The city ranked 36th out of the 474 cities in the state in average overall compensation, spending $69,860 per employee.
That puts it ahead of San Joaquin County neighbors Stockton (65th, $64,539), Manteca (156th, $52,414) and Lodi (276th, $40,261).
Tracy’s average compensation was also slightly greater than that of such cities as San Francisco ($68,561) and San Jose ($68,339), but less than Livermore ($73,309).
The highest-paying municipality, Indian Wells in Riverside County, pays its 39 employees an average of $107,343 a year.
City Manager Leon Churchill said that simply comparing averages doesn’t give an “apple-to-apple” picture.
Churchill — who topped Tracy’s compensation list at $212,957, according to the database — said employee compensation is higher than that of other San Joaquin County cities because Tracy is a “full-service city” in relatively good financial health.
“(Tracy) provides most services associated with local government services, ranging from police and fire to recreation to utilities, and even an airport,” Churchill said. “This is by necessity due to Tracy’s relative geographic isolation. Cities in a metropolitan area have a logistically easier time to merge services.”
Such mergers can reduce a city’s standing on the statewide list, Churchill said.
He added that Tracy compares favorably with a list of 10 Northern California burgs the city uses to judge compensation. While overall average pay is higher than in many cities, comparing similar positions shows Tracy is not profligate with employees, Churchill said.
“City employees are low-paid compared to the East Bay and highly paid when compared to the Central Valley, and that is how it should be,” he said.
The city manager also said Tracy’s average is skewed because all members of South County Fire Authority — which includes Tracy Fire Department and Tracy Rural Fire Protection District — fall under the city’s employment umbrella.
Among the 161 city employees who earned six-figure compensation in 2011, 118 were members of the fire and police departments.
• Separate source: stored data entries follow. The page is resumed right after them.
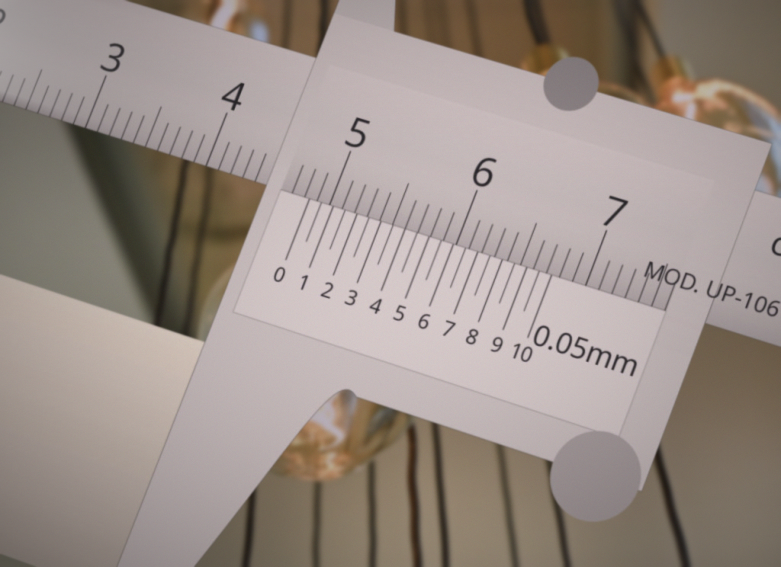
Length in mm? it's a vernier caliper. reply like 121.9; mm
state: 48.4; mm
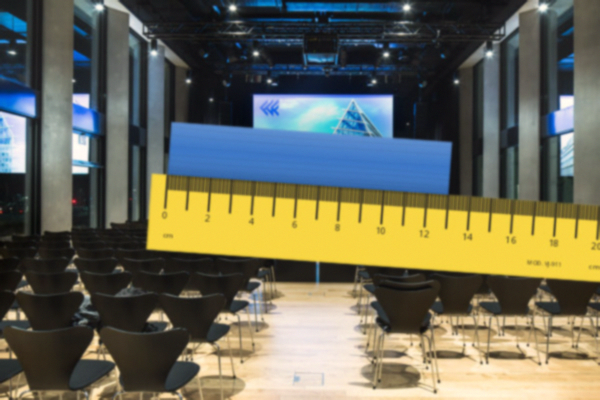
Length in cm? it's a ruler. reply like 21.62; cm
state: 13; cm
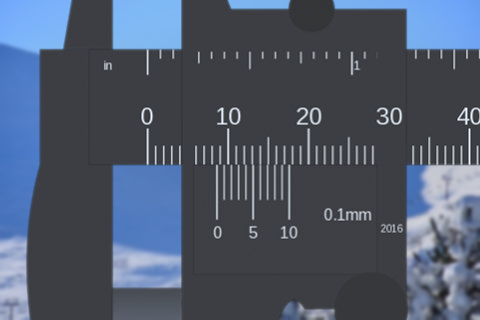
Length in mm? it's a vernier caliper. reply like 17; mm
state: 8.6; mm
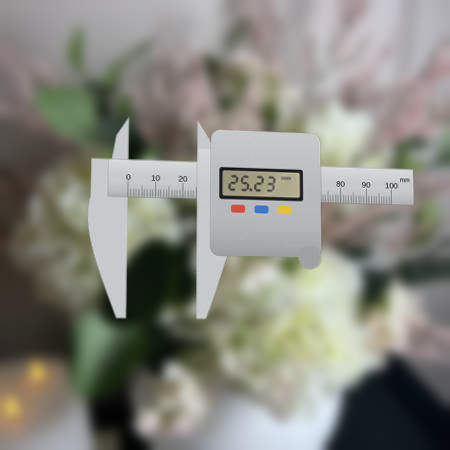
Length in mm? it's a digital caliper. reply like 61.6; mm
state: 25.23; mm
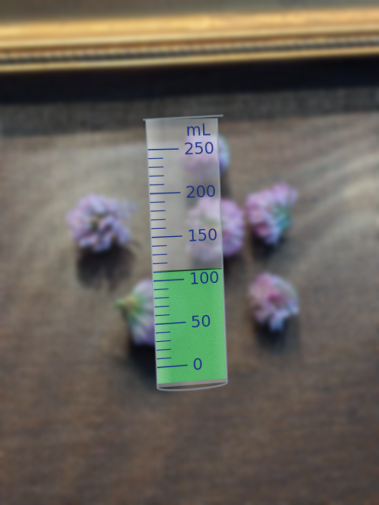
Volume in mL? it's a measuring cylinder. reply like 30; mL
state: 110; mL
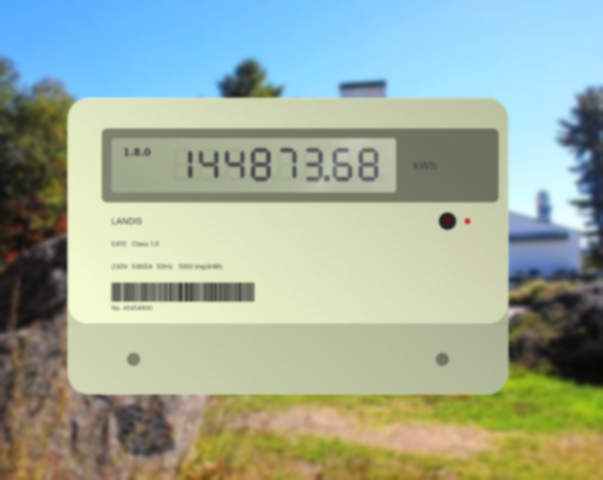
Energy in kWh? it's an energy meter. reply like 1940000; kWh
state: 144873.68; kWh
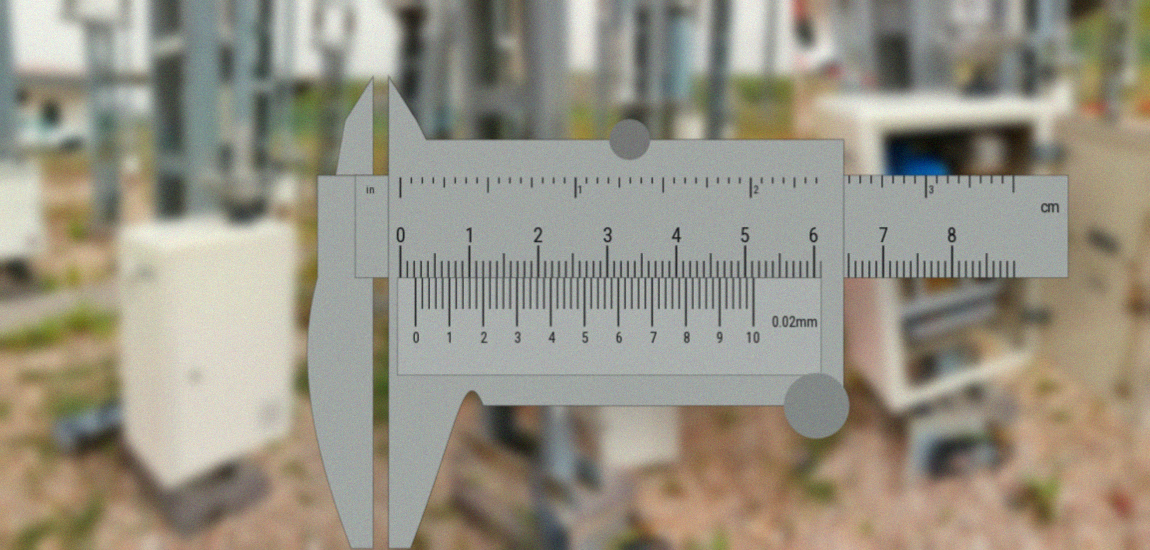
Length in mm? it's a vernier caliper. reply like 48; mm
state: 2.2; mm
Ryan Gall, vice president of the Tracy Firefighters Association, said the numbers reported by the state do not tell the whole story.
The cost of compensation listed in the database isn’t all borne by city taxpayers, Gall said, especially when it comes to the fire department.
When the California Department of Forestry and Fire Protection calls firefighters to help battle wildfires, for instance, the state reimburses Tracy for the time local crew members work with Cal Fire.
Gall also said overtime can add to a city employee’s compensation — and thus boost Tracy’s average on the state list — while saving the city money by avoiding the need to hire another employee with full-time salary and benefits.
“Paying overtime is cheaper than paying for a salaried position (with lower base salary),” Gall said.
He also said firefighters put in significant hours even without extra pay. A typical Tracy firefighter works the equivalent of 364 eight-hour days in a year in rotating shifts of 48 hours on the clock and 72 hours off.
During those 48 hours on duty, Gall said, firefighters are always on call.
“They’re not just handing this out,” Gall said.